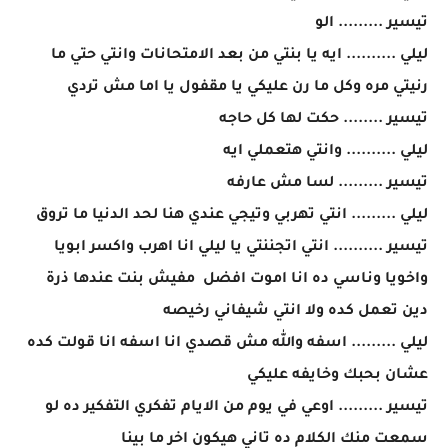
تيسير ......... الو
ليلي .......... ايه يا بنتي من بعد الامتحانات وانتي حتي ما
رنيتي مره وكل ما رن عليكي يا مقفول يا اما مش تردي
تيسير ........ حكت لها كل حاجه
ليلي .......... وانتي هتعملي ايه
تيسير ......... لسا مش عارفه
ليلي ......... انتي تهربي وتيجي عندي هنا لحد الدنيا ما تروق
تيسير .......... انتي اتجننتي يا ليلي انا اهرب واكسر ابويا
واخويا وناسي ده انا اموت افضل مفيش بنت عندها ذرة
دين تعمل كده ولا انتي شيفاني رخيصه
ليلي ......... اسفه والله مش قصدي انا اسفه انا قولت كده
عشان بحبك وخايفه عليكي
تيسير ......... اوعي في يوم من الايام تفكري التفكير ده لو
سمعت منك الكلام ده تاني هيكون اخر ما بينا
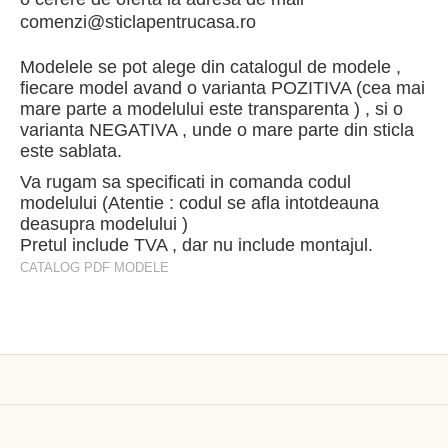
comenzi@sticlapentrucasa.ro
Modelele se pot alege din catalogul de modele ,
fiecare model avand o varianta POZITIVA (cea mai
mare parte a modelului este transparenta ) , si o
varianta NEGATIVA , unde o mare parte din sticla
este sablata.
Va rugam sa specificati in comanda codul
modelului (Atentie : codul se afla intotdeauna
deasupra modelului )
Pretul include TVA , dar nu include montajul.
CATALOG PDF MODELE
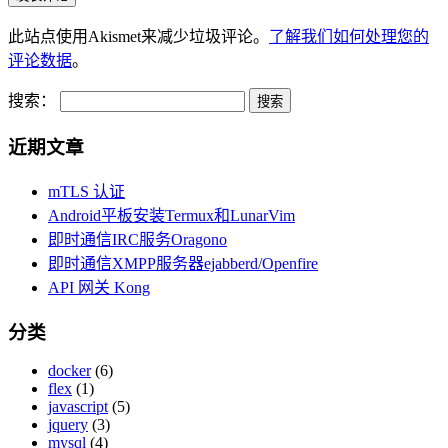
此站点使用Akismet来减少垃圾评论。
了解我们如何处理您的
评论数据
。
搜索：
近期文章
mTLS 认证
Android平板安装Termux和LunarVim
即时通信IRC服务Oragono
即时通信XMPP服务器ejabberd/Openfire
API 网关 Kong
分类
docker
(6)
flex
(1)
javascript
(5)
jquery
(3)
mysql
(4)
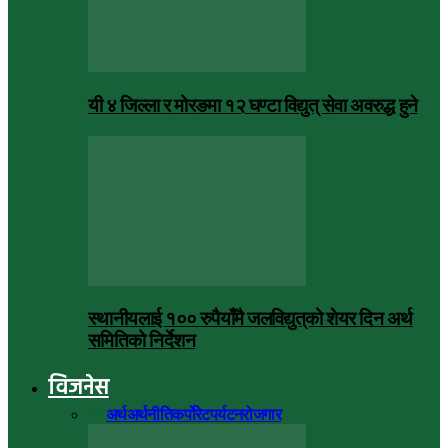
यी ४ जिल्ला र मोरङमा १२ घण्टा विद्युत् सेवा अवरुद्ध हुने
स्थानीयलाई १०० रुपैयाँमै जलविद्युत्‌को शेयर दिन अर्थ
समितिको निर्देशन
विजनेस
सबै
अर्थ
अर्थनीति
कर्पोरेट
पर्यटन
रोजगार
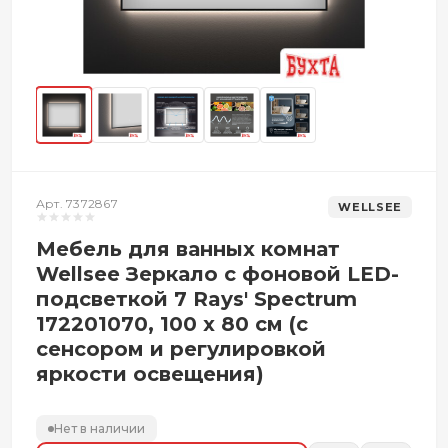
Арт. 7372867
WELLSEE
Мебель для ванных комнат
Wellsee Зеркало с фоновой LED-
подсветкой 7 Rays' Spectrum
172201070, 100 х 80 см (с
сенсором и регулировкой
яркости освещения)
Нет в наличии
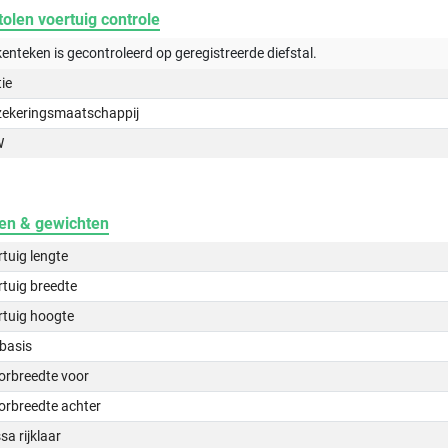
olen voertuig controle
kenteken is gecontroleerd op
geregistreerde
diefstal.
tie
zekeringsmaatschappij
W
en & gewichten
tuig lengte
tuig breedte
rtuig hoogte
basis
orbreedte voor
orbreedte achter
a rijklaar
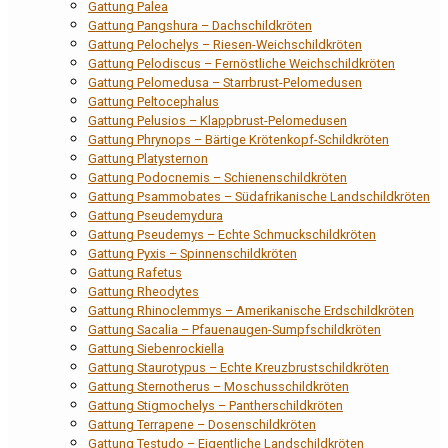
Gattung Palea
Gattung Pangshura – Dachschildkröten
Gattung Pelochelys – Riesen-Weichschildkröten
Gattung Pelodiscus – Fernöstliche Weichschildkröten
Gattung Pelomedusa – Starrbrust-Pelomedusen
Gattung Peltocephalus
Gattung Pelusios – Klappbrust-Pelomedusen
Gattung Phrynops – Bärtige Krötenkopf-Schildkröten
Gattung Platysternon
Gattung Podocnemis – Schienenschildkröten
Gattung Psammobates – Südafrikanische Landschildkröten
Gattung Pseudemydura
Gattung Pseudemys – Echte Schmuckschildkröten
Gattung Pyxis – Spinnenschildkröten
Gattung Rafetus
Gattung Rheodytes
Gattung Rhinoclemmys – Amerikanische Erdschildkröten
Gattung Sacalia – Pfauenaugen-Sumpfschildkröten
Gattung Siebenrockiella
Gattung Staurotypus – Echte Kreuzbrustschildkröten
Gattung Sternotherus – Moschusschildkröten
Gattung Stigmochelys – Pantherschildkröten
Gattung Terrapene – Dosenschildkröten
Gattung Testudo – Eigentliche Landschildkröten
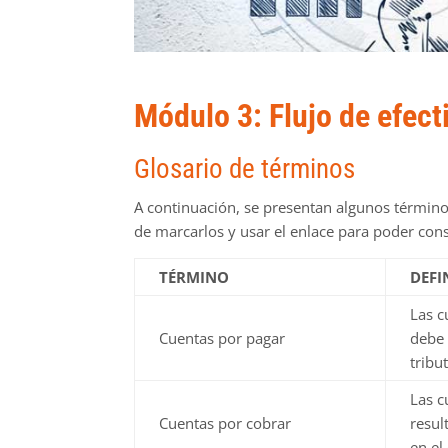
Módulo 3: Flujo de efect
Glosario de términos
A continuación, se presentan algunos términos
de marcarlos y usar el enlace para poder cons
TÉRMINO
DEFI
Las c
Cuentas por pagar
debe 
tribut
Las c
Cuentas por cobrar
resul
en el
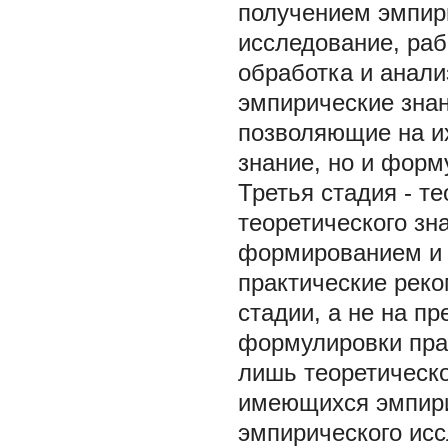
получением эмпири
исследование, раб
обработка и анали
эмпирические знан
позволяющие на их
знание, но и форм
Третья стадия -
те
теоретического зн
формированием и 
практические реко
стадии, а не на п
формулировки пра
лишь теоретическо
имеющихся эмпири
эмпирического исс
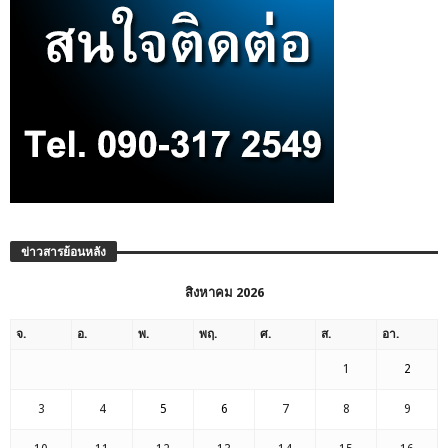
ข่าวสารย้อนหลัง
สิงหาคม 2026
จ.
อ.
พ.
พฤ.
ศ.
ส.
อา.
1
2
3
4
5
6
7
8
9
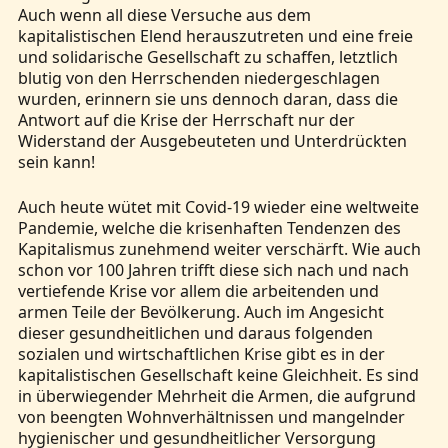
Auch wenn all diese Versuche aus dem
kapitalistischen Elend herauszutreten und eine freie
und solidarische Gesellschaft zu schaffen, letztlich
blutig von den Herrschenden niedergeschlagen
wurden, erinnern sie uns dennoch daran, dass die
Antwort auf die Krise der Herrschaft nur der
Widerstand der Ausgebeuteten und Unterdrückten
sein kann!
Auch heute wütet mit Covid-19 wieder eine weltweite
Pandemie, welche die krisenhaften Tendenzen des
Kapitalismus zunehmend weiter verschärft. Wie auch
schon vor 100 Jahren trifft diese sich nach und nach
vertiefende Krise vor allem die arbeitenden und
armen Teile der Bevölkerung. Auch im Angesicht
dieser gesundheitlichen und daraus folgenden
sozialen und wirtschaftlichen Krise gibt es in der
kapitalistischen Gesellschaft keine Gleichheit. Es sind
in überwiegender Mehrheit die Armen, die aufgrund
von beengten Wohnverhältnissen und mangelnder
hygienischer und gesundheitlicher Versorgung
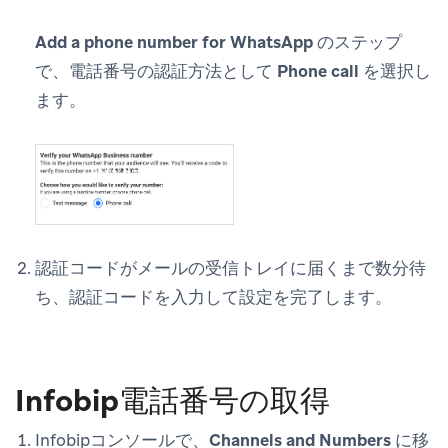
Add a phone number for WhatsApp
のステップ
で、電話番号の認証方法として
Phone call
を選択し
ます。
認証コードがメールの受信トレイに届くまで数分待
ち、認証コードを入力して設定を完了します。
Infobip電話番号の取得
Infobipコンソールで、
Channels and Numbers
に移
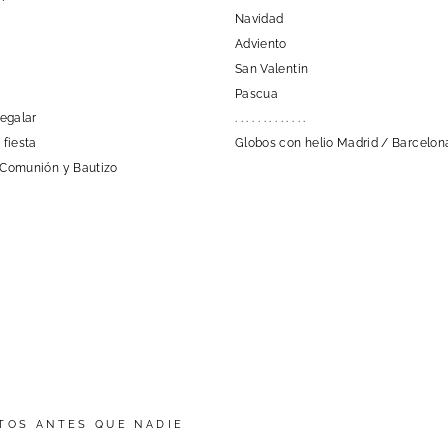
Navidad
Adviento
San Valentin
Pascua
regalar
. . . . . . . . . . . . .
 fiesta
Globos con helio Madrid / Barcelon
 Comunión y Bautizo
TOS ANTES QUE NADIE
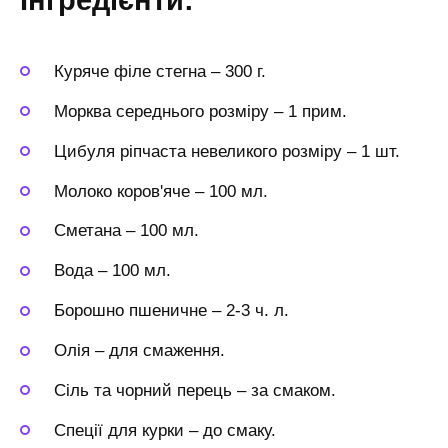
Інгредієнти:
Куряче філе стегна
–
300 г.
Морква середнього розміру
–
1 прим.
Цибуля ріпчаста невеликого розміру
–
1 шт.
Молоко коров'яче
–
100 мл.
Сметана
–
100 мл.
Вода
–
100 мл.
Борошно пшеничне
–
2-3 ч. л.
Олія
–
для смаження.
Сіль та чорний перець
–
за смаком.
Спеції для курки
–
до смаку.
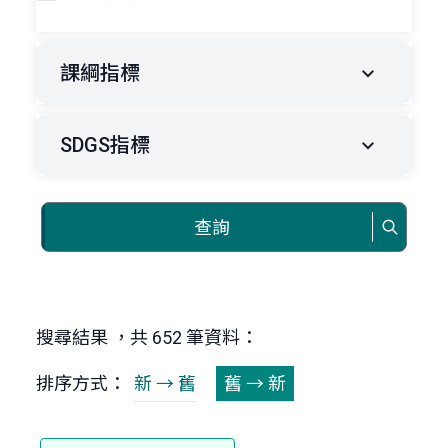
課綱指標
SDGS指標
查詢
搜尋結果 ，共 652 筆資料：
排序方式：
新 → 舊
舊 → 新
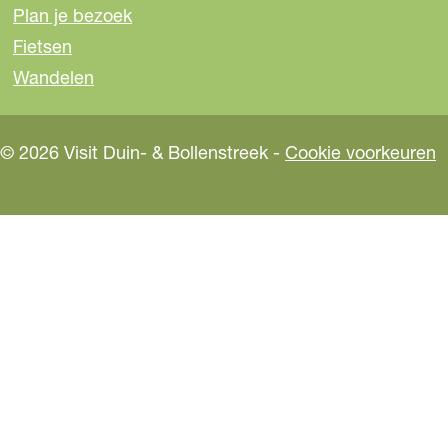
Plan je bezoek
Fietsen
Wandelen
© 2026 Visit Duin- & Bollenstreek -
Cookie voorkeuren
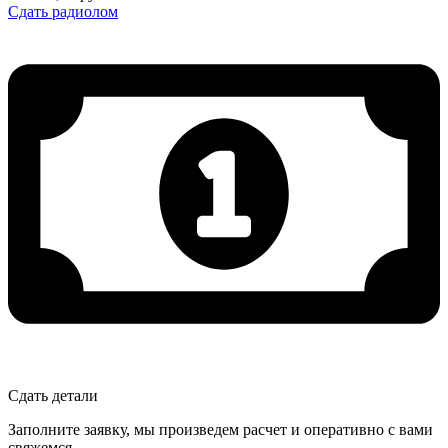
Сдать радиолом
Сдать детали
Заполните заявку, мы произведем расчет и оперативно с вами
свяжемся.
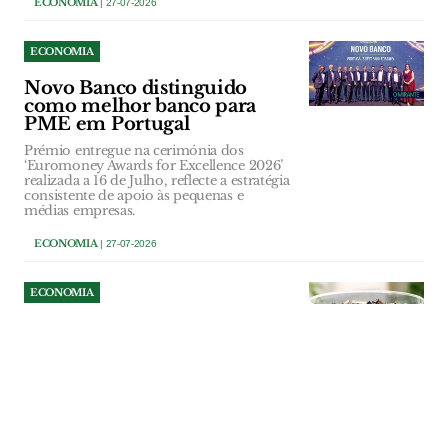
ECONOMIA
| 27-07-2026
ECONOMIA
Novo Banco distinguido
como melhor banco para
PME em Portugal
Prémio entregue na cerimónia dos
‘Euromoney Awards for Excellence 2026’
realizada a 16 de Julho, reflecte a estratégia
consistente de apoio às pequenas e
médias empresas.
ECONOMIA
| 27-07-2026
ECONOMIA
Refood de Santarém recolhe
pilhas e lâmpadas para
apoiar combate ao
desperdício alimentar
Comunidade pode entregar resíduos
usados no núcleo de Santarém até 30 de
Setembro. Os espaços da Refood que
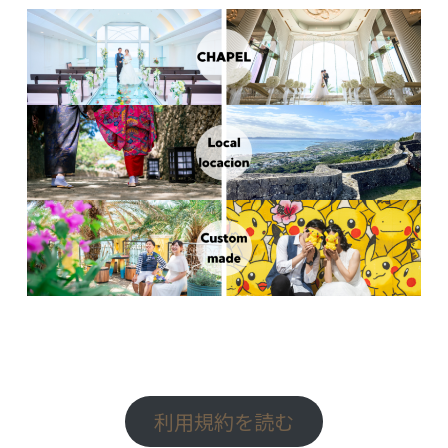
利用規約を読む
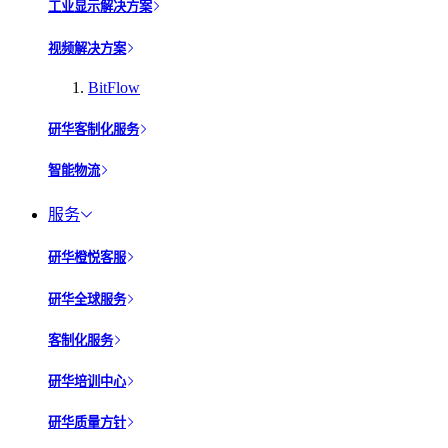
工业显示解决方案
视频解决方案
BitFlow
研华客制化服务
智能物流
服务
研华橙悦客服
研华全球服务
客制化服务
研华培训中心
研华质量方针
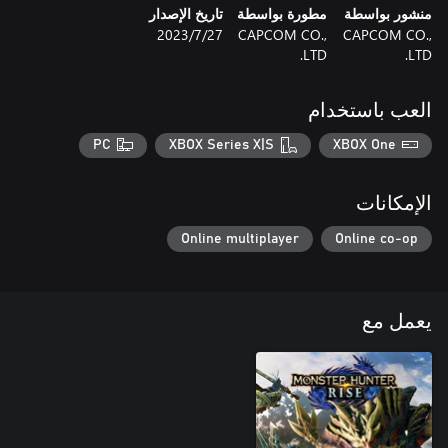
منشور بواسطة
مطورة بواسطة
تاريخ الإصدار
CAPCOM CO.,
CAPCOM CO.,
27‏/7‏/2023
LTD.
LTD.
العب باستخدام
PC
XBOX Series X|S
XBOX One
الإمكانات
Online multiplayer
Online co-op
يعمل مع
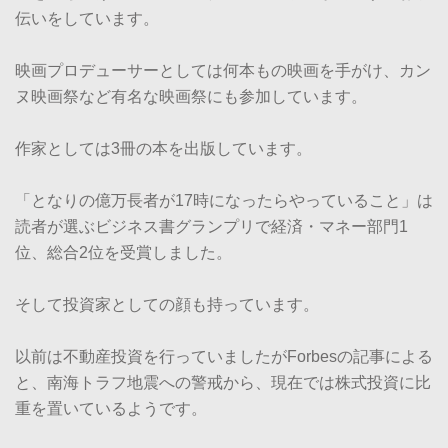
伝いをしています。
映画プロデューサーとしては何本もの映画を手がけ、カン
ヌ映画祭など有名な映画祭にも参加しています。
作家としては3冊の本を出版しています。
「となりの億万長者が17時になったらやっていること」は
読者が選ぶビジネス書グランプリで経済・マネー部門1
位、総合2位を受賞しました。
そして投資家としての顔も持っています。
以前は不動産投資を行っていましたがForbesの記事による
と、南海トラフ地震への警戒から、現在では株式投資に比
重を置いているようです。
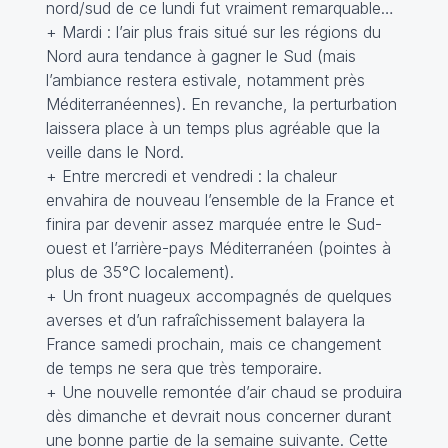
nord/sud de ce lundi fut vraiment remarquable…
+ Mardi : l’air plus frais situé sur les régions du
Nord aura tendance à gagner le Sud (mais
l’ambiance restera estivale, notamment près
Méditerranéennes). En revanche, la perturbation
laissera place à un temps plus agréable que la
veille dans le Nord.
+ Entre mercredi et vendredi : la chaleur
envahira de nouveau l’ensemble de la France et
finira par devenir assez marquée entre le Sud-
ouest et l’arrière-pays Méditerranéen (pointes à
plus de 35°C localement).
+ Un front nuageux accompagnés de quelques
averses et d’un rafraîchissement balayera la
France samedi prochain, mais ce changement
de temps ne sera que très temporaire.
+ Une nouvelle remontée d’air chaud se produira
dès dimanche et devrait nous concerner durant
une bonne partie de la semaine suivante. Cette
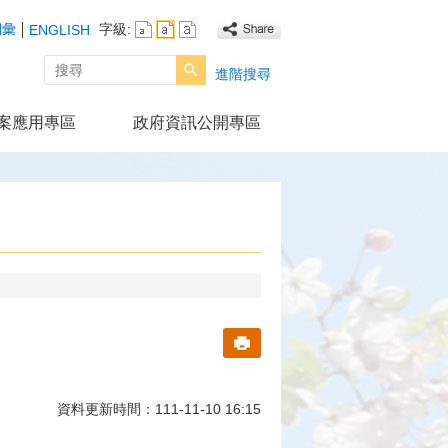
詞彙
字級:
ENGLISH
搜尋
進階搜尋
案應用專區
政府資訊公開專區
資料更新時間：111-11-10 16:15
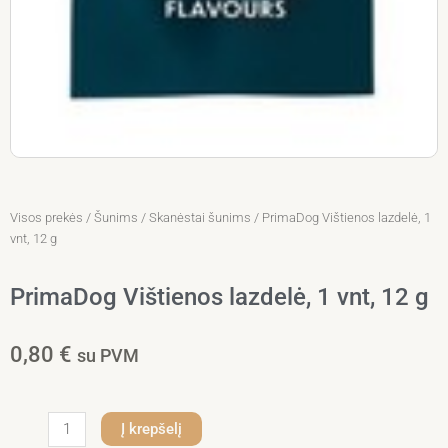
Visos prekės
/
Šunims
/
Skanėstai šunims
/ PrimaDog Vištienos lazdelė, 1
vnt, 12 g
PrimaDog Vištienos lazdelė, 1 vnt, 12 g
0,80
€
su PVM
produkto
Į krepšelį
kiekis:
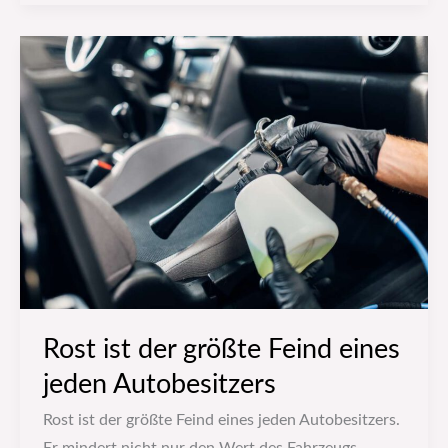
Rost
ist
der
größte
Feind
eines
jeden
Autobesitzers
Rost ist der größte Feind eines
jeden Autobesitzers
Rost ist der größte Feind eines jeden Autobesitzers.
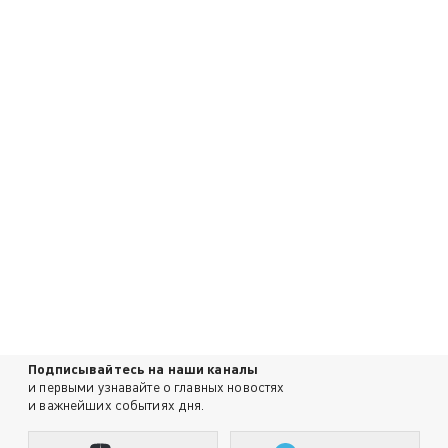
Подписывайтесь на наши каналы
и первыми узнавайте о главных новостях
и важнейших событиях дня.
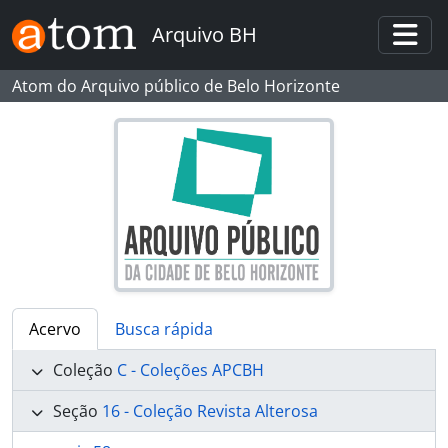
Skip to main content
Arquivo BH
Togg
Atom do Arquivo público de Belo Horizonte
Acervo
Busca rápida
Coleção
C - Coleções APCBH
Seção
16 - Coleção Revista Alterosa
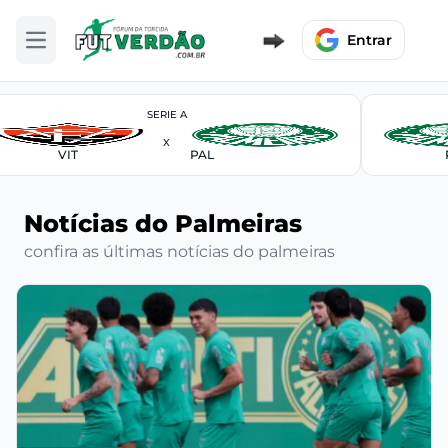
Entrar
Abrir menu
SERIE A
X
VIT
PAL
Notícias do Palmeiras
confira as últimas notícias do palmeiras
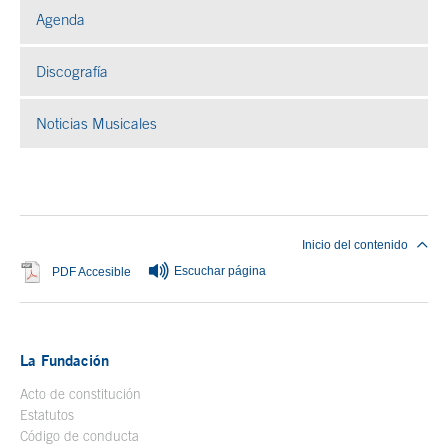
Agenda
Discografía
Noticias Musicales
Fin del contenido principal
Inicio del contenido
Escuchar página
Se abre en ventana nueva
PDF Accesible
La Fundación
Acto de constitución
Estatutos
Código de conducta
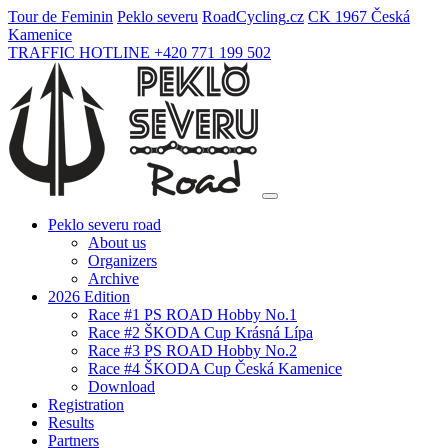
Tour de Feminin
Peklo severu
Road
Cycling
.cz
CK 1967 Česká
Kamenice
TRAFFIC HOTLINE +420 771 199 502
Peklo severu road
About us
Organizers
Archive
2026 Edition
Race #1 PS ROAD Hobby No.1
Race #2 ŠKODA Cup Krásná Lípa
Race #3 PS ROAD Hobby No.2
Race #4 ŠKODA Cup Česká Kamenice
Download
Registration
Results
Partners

DIRECTIVE – Locate each line above that contains the word "jeden", and copy those lines in full.

RESULT BELOW –
jeden
jeden Autobesitzers
Rost ist der größte Feind eines jeden Autobesitzers.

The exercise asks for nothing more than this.